One strongly rotating supercell thunderstorm raked through San Angelo, Texas, early Saturday morning, prompting staff at the National Weather Service to take shelter as the rotation appeared to pass just north of the office. It then headed into the city of San Angelo, with an estimated population of 100,000. The storm produced an EF2 tornado.

Roofs of several homes were damaged in the Dove Creek subdivision, and one building collapsed at Boys Ranch on the city's southwestern side. Numerous homes were also damaged on the city's northern side, according to the local fire department.

This supercell was followed by drenching rain with rainfall rates in excess of 1 inch per hour, with reports of vehicles trapped in floodwaters on Southwest Boulevard and near the Angelo State University campus, according to SanAngeloLive.com.

Another tornado tore through Abilene, Texas, early Saturday morning, damaging homes on the city's southern side and blowing roofs off homes north of downtown.
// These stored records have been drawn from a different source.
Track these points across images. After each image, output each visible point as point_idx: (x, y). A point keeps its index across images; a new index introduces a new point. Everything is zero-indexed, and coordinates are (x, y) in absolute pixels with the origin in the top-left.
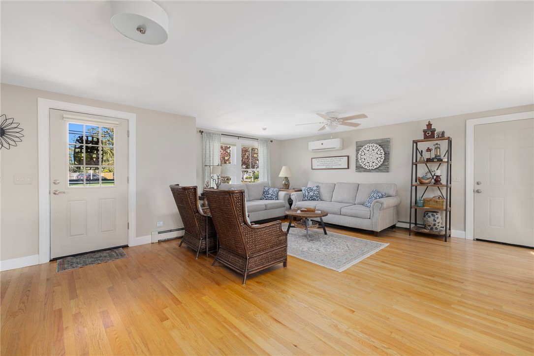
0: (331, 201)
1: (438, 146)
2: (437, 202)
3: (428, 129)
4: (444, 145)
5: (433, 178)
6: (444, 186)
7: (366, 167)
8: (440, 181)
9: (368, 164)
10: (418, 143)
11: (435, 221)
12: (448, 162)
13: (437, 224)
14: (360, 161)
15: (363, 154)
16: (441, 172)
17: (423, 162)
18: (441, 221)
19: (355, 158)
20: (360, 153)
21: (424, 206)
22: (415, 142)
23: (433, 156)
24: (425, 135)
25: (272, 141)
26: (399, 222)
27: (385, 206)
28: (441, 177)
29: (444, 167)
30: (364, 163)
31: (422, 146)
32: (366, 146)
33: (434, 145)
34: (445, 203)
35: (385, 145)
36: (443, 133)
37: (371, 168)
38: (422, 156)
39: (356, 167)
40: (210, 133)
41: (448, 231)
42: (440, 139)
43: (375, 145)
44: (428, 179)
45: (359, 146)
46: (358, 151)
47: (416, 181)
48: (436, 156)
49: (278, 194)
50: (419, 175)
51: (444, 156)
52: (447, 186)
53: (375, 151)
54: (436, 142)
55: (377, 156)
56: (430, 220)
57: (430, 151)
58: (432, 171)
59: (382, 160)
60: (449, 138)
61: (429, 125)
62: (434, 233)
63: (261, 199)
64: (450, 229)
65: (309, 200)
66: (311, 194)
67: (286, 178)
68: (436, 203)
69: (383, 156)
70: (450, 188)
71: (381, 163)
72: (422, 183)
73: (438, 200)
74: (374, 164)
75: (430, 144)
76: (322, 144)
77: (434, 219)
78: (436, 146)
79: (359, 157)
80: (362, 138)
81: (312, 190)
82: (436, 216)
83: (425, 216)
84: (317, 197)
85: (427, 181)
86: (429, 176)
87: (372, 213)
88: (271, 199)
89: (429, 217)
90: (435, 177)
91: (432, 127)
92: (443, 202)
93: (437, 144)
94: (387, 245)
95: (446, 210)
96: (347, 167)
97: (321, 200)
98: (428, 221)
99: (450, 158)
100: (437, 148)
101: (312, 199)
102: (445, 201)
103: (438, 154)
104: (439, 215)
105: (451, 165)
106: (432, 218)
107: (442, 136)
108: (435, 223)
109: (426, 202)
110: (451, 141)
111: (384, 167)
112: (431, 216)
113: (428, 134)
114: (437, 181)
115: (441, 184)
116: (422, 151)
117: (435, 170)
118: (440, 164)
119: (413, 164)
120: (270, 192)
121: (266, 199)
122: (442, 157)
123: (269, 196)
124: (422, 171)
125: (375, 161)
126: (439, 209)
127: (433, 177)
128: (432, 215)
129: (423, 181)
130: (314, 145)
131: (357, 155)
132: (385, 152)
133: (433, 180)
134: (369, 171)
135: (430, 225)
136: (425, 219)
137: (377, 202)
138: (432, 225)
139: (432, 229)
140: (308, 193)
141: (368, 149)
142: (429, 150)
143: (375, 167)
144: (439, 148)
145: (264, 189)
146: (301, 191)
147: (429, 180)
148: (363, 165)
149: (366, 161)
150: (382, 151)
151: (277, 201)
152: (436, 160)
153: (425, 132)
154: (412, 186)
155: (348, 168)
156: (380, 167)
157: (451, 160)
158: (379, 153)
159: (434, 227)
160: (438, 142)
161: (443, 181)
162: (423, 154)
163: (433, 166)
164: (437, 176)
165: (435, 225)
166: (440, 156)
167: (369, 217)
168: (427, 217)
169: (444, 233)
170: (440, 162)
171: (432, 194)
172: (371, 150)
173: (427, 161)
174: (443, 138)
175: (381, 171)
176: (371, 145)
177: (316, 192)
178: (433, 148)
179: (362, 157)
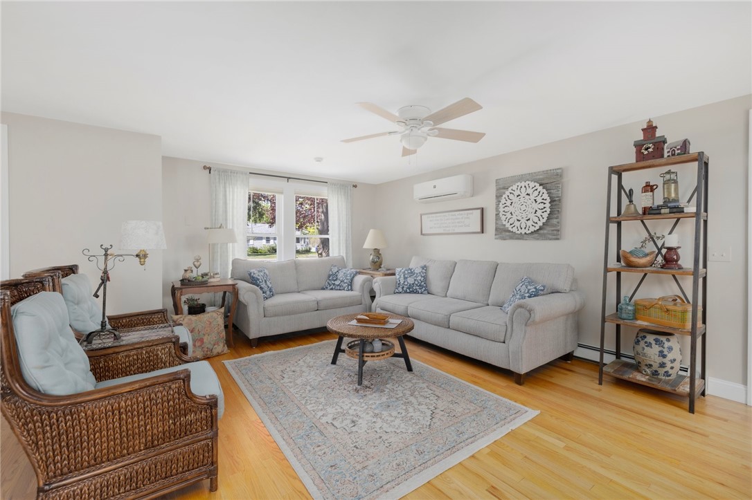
0: (446, 296)
1: (673, 176)
2: (668, 310)
3: (646, 138)
4: (688, 175)
5: (660, 252)
6: (686, 273)
7: (514, 230)
8: (677, 261)
9: (517, 224)
10: (624, 174)
11: (664, 356)
12: (697, 215)
13: (669, 365)
14: (503, 218)
15: (508, 203)
16: (681, 238)
17: (634, 217)
18: (679, 358)
19: (495, 213)
20: (503, 201)
21: (635, 318)
22: (617, 171)
23: (659, 201)
24: (639, 153)
25: (355, 186)
26: (580, 346)
27: (538, 316)
28: (679, 251)
29: (688, 226)
30: (511, 221)
31: (633, 180)
32: (514, 187)
33: (662, 176)
34: (689, 315)
35: (551, 184)
36: (685, 144)
37: (523, 231)
38: (631, 201)
39: (496, 229)
40: (225, 171)
41: (698, 382)
42: (677, 158)
43: (532, 184)
44: (647, 255)
45: (502, 188)
46: (499, 197)
47: (619, 260)
48: (667, 201)
49: (352, 280)
50: (627, 247)
51: (689, 201)
52: (695, 273)
53: (532, 197)
54: (666, 169)
55: (536, 206)
56: (652, 353)
57: (652, 190)
58: (658, 238)
59: (546, 215)
60: (701, 154)
61: (650, 129)
62: (660, 386)
63: (323, 289)
64: (703, 377)
65: (406, 292)
66: (411, 281)
67: (377, 251)
68: (666, 315)
69: (548, 205)
70: (705, 279)
71: (544, 220)
72: (630, 266)
73: (670, 306)
74: (530, 223)
75: (652, 175)
76: (435, 187)
77: (661, 352)
78: (668, 177)
79: (501, 210)
80: (507, 171)
81: (412, 273)
82: (667, 344)
83: (637, 342)
84: (421, 287)
85: (643, 261)
86: (651, 247)
87: (509, 329)
88: (340, 288)
89: (649, 345)
90: (664, 251)
91: (658, 134)
92: (684, 312)
93: (669, 172)
94: (532, 413)
95: (693, 334)
96: (479, 229)
97: (429, 293)
98: (644, 355)
99: (703, 204)
100: (670, 181)
101: (411, 290)
102: (690, 309)
103: (673, 195)
104: (673, 343)
105: (706, 222)
106: (656, 349)
107: (683, 152)
108: (665, 360)
109: (640, 310)
110: (706, 164)
111: (550, 228)
112: (653, 342)
113: (646, 149)
114: (670, 260)
115: (680, 268)
116: (631, 191)
117: (666, 233)
118: (678, 219)
119: (609, 220)
120: (340, 275)
121: (332, 289)
122: (683, 202)
123: (337, 283)
124: (633, 236)
125: (532, 216)
126: (674, 329)
127: (660, 250)
128: (656, 340)
129: (633, 259)
130: (423, 189)
131: (498, 205)
132: (551, 198)
133: (660, 259)
134: (521, 237)
135: (651, 366)
136: (639, 348)
137: (520, 306)
138: (655, 366)
139: (655, 373)
140: (405, 278)
141: (517, 193)
142: (649, 188)
143: (532, 229)
144: (675, 182)
145: (331, 270)
146: (394, 274)
147: (648, 258)
148: (508, 225)
149: (514, 218)
150: (546, 196)
151: (350, 293)
152: (667, 211)
153: (638, 146)
154: (606, 270)
155: (483, 233)
156: (541, 228)
157: (706, 210)
158: (539, 200)
159: (662, 371)
160: (673, 168)
161: (686, 261)
162: (634, 198)
163: (661, 227)
164: (670, 249)
165: (662, 365)
166: (676, 200)
167: (502, 340)
168: (642, 343)
169: (687, 389)
170: (678, 215)
171: (658, 290)
172: (523, 194)
173: (644, 213)
174: (684, 157)
175: (544, 237)
176: (523, 184)
177: (419, 278)
178: (660, 182)
179: (506, 209)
This tornado was given a preliminary EF2 rating by the National Weather Service.

A large tornado touched down a few hours later Saturday morning in Runnels County, northeast of San Angelo, and tracked into the city of Ballinger, damaging homes, the high school, a water tower and a baseball stadium, according to local law enforcement. Torrential rain then led to some flooding of homes in the town.

The tornado apparently continued into Coleman County, where a church roof was damaged in Silver Valley, about 35 miles south-southeast of Abilene, Texas.

An EF2 tornado touched down in Comanche County, Oklahoma, near Geronimo. Two homes were destroyed, and one person was injured, according to a county emergency manager.

Flooding was also a serious issue in parts of Oklahoma.

At least one vehicle stalled in high water in Oklahoma City, with water reportedly up to the vehicle's windows. Spencer, just east of the city, reported 2.30 inches of rain by early afternoon. At least a couple of vehicles were flooded out in Lawton, Oklahoma, requiring water rescues.

Friday, May 17

There were 38 reports of tornadoes Friday, though the exact number of actual tornadoes remains unknown at this time.

A tornado touched down near the Nebraska/Kansas border, then tracked northeastward to near McCook, Nebraska, as an EF2-strength with winds up to 120 mph early Friday evening. At least one home, several grain bins and multiple outbuildings were damaged northwest of town. The supercell went on to produce a pair of EF1 tornadoes later near Farnam and near Cozad, Nebraska, on Interstate 80, producing damage near the town's cemetery.

Another tornado damaged two homes near the towns of Bloom and Windhorst, Kansas, south and east of Dodge City. A mobile home was also overturned near Windhorst.

Hail up to 3 inches in diameter pelted Sedgwick, Colorado. Thunderstorm winds blew out a window and damaged a garage door in Schleicher County, Texas, and overturned a camping trailer, injuring one camper in Scioto County, Ohio.

Flooding was also an issue in some areas. Up to 2 feet of water flooded roads in Brookings, South Dakota, Friday night.